Requirement:
What is the number of lines in the material below that include the word "assign"? Write that number and nothing more.

*** Available data Section Begins ***

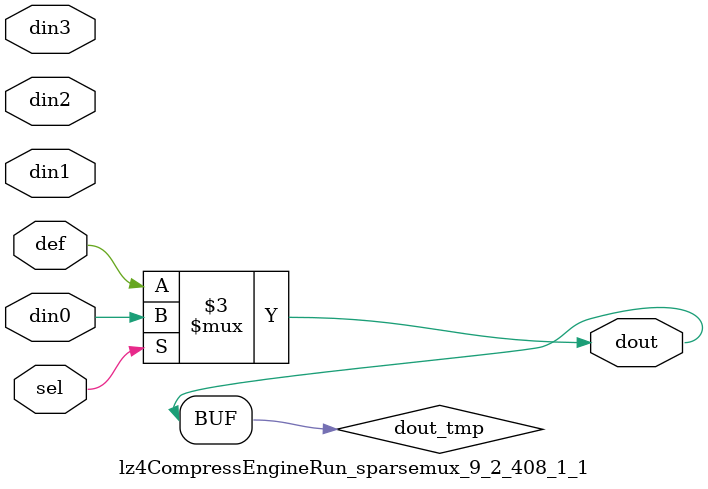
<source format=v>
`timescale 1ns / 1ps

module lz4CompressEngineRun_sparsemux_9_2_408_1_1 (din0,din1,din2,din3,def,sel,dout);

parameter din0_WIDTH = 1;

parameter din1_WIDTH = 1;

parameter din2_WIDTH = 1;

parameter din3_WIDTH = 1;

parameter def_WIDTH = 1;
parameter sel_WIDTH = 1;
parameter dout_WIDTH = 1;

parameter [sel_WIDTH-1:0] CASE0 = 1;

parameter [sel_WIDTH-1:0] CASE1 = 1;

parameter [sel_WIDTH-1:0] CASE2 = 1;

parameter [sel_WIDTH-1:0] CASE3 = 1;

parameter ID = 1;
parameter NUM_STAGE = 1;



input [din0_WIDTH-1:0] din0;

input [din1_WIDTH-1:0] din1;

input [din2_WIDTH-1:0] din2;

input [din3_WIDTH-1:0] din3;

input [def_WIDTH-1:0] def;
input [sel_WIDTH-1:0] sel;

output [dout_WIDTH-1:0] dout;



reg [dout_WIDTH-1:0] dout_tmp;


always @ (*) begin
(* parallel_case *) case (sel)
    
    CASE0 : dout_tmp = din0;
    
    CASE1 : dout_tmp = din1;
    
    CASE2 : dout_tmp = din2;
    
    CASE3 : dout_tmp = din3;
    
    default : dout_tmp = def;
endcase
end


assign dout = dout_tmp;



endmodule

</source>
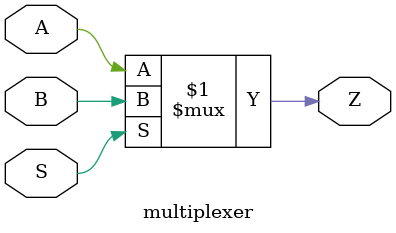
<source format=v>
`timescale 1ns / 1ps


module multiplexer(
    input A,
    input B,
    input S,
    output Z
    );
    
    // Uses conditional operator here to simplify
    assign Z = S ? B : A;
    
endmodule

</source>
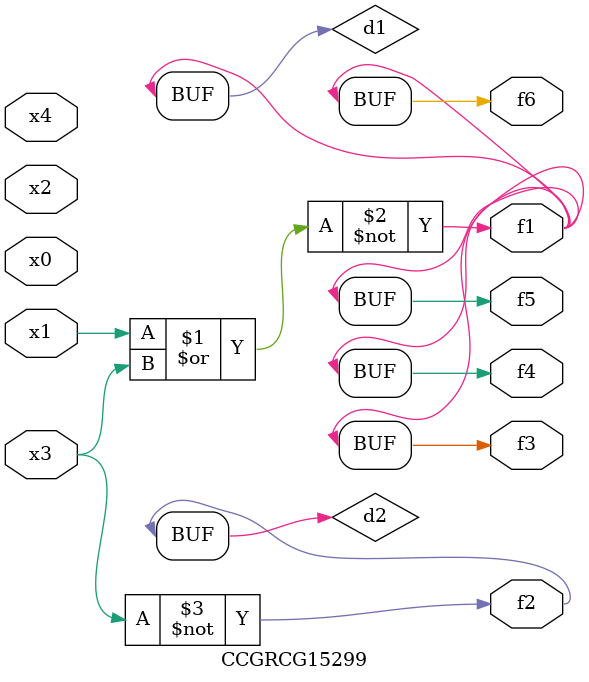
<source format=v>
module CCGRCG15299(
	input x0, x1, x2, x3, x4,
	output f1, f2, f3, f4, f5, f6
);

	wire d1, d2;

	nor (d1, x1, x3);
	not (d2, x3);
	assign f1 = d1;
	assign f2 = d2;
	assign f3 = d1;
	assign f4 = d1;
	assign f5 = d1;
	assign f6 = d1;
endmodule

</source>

*** Available data Section Ends ***

Answer for the task:
8